Des extraits de l'avis du Conseil d'Etat sur le projet de loi du mariage pour tous, actuellement débattu à l'assemblée, se montrent assez critiques envers les imprécisions du texte.
Le Conseil d'Etat ne dit pas être contre la loi sur le mariage gay mais émet des réserves. C'est l'information révélée par les quotidiens La Croix et Le Figaro, qui se sont procurés le document de l'avis consultatif du Conseil d'Etat, rendu au gouvernement à l'automne.
Les députés UMP accusaient le gouvernement "de rétention" du document exposant l'avis du Conseil d'Etat sur le mariage pour tous. Dans l'hémicycle, ils réclamaient depuis mercredi que cet avis consultatif soit rendu public. La Garde des Sceaux faisait la sourde-oreille et entretenait ainsi la suspiscion des députés de droite. Les extraits publiés par la presse montrent que le Conseil d'Etat, s'il n'a pas publié d'avis défavorable à la loi, pointe avec sévérité plusieurs difficultés pratiques et techniques.
Dans la nuit du mercredi 6 février, le document du Conseil d'Etat s'est retrouvé au coeur des débats. Montage vidéo issu d'images de l'Assemblée nationale. A.C.
- Problèmes de terminologie
Le Conseil s'inquiète de "la valeur symbolique importante" des termes "mère" et "père", qui disparaitraient du le Code civil. Un amendement de la loi, postérieur à l'avis, devrait permettre de réintégrer ces mots.
- L'adoption, plus complexe sur le papier
Sur l'adoption, le Conseil emploie des mots forts : "Alors que la filiation est un élément essentiel d'identification pour chaque individu sur le plan tant biologique que social et juridique, l'état civil ainsi reconstitué mettra en évidence, par la référence à des parents de même sexe, la fiction juridique sur laquelle repose cette filiation." Comprenez : pour le Conseil, cette "filiation juridique" concerne tous les adoptés mais serait saillante pour les couples homosexuels.
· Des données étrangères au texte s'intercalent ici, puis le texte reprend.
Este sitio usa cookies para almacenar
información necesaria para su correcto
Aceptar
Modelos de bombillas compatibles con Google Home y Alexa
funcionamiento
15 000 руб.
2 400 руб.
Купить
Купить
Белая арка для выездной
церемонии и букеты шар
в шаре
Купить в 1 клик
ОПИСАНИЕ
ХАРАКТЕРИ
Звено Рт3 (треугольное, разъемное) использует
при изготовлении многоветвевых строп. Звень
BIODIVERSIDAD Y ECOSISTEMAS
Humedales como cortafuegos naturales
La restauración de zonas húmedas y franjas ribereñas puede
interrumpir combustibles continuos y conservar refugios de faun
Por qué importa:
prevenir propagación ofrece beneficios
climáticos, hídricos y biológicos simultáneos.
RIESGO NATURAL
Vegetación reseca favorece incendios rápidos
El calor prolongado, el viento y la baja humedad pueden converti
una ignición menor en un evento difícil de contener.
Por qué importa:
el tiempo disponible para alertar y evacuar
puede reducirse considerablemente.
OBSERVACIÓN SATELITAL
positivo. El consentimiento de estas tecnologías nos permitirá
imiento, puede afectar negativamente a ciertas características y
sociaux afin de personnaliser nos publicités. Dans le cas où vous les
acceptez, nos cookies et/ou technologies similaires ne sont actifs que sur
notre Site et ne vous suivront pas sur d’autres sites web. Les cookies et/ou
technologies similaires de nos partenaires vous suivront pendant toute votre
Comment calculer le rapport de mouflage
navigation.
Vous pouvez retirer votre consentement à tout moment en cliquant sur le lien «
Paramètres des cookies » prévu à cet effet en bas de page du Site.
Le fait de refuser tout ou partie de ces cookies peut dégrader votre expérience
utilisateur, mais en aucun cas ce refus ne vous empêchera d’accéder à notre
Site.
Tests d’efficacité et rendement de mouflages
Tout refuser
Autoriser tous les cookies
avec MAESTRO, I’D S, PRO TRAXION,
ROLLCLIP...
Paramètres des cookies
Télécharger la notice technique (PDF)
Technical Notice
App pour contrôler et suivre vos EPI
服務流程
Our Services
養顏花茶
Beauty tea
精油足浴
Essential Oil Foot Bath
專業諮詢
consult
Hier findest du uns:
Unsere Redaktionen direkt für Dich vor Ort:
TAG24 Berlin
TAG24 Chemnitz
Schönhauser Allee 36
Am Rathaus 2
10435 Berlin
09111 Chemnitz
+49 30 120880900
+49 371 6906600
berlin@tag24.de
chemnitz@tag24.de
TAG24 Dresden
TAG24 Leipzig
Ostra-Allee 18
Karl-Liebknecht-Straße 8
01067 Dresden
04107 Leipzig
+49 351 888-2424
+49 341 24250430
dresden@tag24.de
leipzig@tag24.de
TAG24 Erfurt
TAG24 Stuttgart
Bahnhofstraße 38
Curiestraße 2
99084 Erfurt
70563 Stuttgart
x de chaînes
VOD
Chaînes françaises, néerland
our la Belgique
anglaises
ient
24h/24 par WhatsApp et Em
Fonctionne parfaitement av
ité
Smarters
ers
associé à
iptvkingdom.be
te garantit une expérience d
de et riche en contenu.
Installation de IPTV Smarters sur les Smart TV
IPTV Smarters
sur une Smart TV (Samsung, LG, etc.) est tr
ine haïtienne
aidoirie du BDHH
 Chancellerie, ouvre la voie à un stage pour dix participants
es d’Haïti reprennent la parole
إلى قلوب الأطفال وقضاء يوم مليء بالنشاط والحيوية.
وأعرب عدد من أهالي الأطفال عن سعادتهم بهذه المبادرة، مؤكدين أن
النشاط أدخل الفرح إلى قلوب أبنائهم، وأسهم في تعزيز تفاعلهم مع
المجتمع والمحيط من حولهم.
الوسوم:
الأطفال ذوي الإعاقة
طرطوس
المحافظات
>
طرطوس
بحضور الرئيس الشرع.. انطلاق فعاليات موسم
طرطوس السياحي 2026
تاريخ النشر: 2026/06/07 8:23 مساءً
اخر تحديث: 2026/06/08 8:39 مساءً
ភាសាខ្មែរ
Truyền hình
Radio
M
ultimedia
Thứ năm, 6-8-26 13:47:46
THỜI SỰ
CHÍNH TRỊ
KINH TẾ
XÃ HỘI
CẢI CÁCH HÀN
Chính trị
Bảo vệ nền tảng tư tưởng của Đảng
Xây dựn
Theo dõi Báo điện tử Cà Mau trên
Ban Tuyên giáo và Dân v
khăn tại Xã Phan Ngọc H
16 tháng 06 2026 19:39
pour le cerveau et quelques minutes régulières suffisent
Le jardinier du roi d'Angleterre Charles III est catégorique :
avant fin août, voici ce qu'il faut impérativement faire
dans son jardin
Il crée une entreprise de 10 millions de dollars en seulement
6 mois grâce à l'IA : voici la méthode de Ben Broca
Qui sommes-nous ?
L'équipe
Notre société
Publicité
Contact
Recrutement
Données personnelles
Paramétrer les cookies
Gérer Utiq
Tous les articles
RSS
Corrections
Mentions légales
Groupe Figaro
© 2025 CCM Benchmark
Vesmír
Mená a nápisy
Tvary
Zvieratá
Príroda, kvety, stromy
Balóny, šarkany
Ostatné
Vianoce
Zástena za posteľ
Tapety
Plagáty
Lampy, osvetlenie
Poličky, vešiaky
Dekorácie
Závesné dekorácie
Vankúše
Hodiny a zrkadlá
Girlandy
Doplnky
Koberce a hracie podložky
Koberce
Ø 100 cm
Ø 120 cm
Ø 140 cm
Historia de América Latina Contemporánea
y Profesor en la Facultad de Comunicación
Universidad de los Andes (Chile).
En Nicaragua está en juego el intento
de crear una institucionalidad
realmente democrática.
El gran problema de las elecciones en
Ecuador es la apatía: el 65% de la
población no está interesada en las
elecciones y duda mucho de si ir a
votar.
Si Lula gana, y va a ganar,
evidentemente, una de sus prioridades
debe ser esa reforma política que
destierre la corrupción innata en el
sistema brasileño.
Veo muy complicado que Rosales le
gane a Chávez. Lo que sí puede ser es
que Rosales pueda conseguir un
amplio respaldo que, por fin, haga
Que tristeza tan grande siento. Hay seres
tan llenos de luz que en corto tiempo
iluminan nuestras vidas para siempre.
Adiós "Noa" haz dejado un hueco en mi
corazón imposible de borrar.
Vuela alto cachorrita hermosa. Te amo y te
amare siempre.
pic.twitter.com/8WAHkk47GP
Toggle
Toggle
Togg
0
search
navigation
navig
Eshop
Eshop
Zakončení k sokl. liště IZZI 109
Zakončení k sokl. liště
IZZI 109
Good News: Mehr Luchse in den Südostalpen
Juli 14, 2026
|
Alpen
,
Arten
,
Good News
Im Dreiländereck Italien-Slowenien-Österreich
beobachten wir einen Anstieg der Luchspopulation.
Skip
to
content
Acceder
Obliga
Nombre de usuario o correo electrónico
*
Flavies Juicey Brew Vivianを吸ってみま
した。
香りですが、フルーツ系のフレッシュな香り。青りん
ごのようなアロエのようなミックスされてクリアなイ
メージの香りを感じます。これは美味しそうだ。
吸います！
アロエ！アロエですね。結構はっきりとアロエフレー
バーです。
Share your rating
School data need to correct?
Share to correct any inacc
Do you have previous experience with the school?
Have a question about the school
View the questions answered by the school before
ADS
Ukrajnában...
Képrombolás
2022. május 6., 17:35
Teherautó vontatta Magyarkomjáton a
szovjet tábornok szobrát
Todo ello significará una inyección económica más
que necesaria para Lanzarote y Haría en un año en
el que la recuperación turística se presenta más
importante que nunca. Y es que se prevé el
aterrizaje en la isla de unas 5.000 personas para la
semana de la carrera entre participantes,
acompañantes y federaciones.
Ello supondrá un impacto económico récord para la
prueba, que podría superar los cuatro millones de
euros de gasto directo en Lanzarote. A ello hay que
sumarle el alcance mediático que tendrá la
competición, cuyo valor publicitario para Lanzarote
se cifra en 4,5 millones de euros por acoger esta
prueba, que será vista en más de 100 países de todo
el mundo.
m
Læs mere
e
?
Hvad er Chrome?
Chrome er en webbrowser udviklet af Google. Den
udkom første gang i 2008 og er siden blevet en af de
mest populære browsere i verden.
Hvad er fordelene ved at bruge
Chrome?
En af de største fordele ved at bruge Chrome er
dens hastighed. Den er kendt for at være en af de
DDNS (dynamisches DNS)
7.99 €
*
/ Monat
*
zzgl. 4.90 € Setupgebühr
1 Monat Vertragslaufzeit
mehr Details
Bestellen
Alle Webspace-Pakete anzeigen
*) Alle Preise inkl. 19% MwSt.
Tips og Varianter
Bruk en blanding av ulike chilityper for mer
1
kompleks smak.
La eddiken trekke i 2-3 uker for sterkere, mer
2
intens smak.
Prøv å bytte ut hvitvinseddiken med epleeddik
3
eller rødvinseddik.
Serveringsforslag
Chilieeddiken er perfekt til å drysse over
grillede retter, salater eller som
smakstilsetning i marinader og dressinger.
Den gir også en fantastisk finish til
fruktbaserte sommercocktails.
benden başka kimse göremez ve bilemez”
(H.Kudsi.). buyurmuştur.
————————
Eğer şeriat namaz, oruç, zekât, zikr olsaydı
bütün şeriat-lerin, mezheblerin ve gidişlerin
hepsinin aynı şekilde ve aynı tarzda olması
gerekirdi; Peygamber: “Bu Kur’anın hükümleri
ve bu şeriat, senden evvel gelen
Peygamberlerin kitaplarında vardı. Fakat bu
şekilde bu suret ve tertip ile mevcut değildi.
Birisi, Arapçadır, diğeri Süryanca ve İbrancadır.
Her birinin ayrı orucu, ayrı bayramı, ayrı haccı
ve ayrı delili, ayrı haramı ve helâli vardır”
- Ecarter la PMA et la GPA du texte
Concernant la filiation, la haute juridiction administrative observe qu'elle rendra "non seulement inévitable mais encore manifeste l'intervention d'un tiers", en laissant entendre que des problèmes pourraient survenir quant aux revendications de la tierce personne. En fait, l'institution estime que le projet de loi "remet en cause l'élément fondateur" qu'est le mariage et souhaite que les questions de PMA et GPA, "enjeux fondamentaux", soient écartées du débat. Le gouvernement a écouté ces conseils puisque l'ouverture de la PMA aux lesbiennes et légalisation de la GPA (pour les homos comme pour les hétéros) seront discutées dans une loi générale sur la famille à l'automne 2013.
- Pas de paternité juridique pour les couples homos
Autre chose, la présomption de paternité, "inhérente à la procréation au sein d'un couple composé de personnes de sexe différent", ne pourra pas être appliquée à un couple gay. Pour le Conseil, ce constat introduit "une différenciation irréductible" avec les enfants issus d'un couple hétéro. Aujourd'hui, pour les juges, le mari d'une femme qui met au monde un enfant est en effet présumé père de cet enfant et a donc des droits et devoirs légaux sur lui.
- Quid des mariés étrangers ?
Si un gay français se marie avec un gay étranger, ce dernier pourrait "être exposé à des sanctions prénales dans son pays d'origine", craint le Conseil d'Etat. Notamment dans les pays où l'homosexualité n'est pas encore dépénalisée.
- Un impact mal connu
"L'étude d'impact" lancée pour mesurer les conséquences financières, sociales et internationales du projet de loi comporte "des lacunes" selon le Conseil.
Problème, La Croix titre "« Mariage pour tous », les réserves du Conseil d’État" et Le Figaro, "le oui mais du Conseil d'Etat". Les deux journaux, plutôt opposés au projet de loi, ne s'attardent pas dans leur article sur ce que le Conseil d'Etat trouve positif dans ce mariage gay. Et offrent un rendu assez critique tout en assurant que le Conseil d'Etat "ne relève pas de dispositions manifestement contraires à la Constitution" (Le Figaro).